TASK GOAL
Since the pictures are not wanted, retype the listing below exactly and without them.

RECORDED DATA

──────────

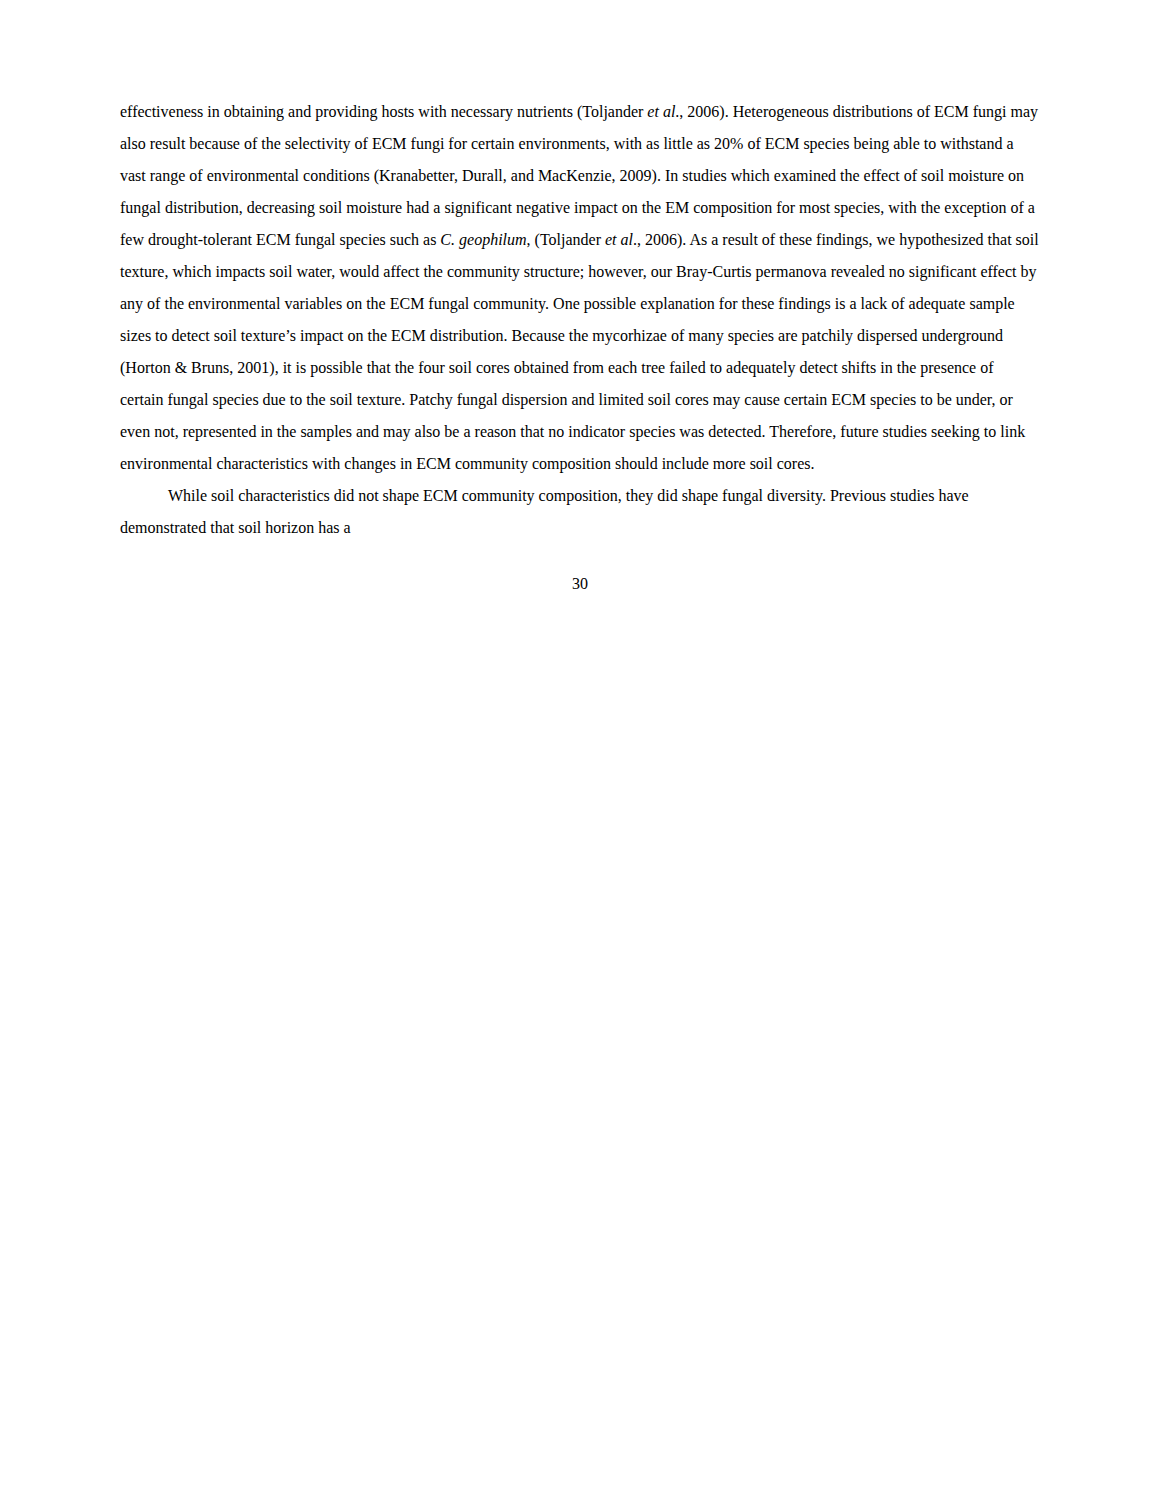effectiveness in obtaining and providing hosts with necessary nutrients (Toljander et al., 2006). Heterogeneous distributions of ECM fungi may also result because of the selectivity of ECM fungi for certain environments, with as little as 20% of ECM species being able to withstand a vast range of environmental conditions (Kranabetter, Durall, and MacKenzie, 2009). In studies which examined the effect of soil moisture on fungal distribution, decreasing soil moisture had a significant negative impact on the EM composition for most species, with the exception of a few drought-tolerant ECM fungal species such as C. geophilum, (Toljander et al., 2006). As a result of these findings, we hypothesized that soil texture, which impacts soil water, would affect the community structure; however, our Bray-Curtis permanova revealed no significant effect by any of the environmental variables on the ECM fungal community. One possible explanation for these findings is a lack of adequate sample sizes to detect soil texture’s impact on the ECM distribution. Because the mycorhizae of many species are patchily dispersed underground (Horton & Bruns, 2001), it is possible that the four soil cores obtained from each tree failed to adequately detect shifts in the presence of certain fungal species due to the soil texture. Patchy fungal dispersion and limited soil cores may cause certain ECM species to be under, or even not, represented in the samples and may also be a reason that no indicator species was detected. Therefore, future studies seeking to link environmental characteristics with changes in ECM community composition should include more soil cores.
While soil characteristics did not shape ECM community composition, they did shape fungal diversity. Previous studies have demonstrated that soil horizon has a
30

──────────

OUTPUT FOR THIS TASK
effectiveness in obtaining and providing hosts with necessary nutrients (Toljander et al., 2006). Heterogeneous distributions of ECM fungi may also result because of the selectivity of ECM fungi for certain environments, with as little as 20% of ECM species being able to withstand a vast range of environmental conditions (Kranabetter, Durall, and MacKenzie, 2009). In studies which examined the effect of soil moisture on fungal distribution, decreasing soil moisture had a significant negative impact on the EM composition for most species, with the exception of a few drought-tolerant ECM fungal species such as C. geophilum, (Toljander et al., 2006). As a result of these findings, we hypothesized that soil texture, which impacts soil water, would affect the community structure; however, our Bray-Curtis permanova revealed no significant effect by any of the environmental variables on the ECM fungal community. One possible explanation for these findings is a lack of adequate sample sizes to detect soil texture’s impact on the ECM distribution. Because the mycorhizae of many species are patchily dispersed underground (Horton & Bruns, 2001), it is possible that the four soil cores obtained from each tree failed to adequately detect shifts in the presence of certain fungal species due to the soil texture. Patchy fungal dispersion and limited soil cores may cause certain ECM species to be under, or even not, represented in the samples and may also be a reason that no indicator species was detected. Therefore, future studies seeking to link environmental characteristics with changes in ECM community composition should include more soil cores.
While soil characteristics did not shape ECM community composition, they did shape fungal diversity. Previous studies have demonstrated that soil horizon has a
30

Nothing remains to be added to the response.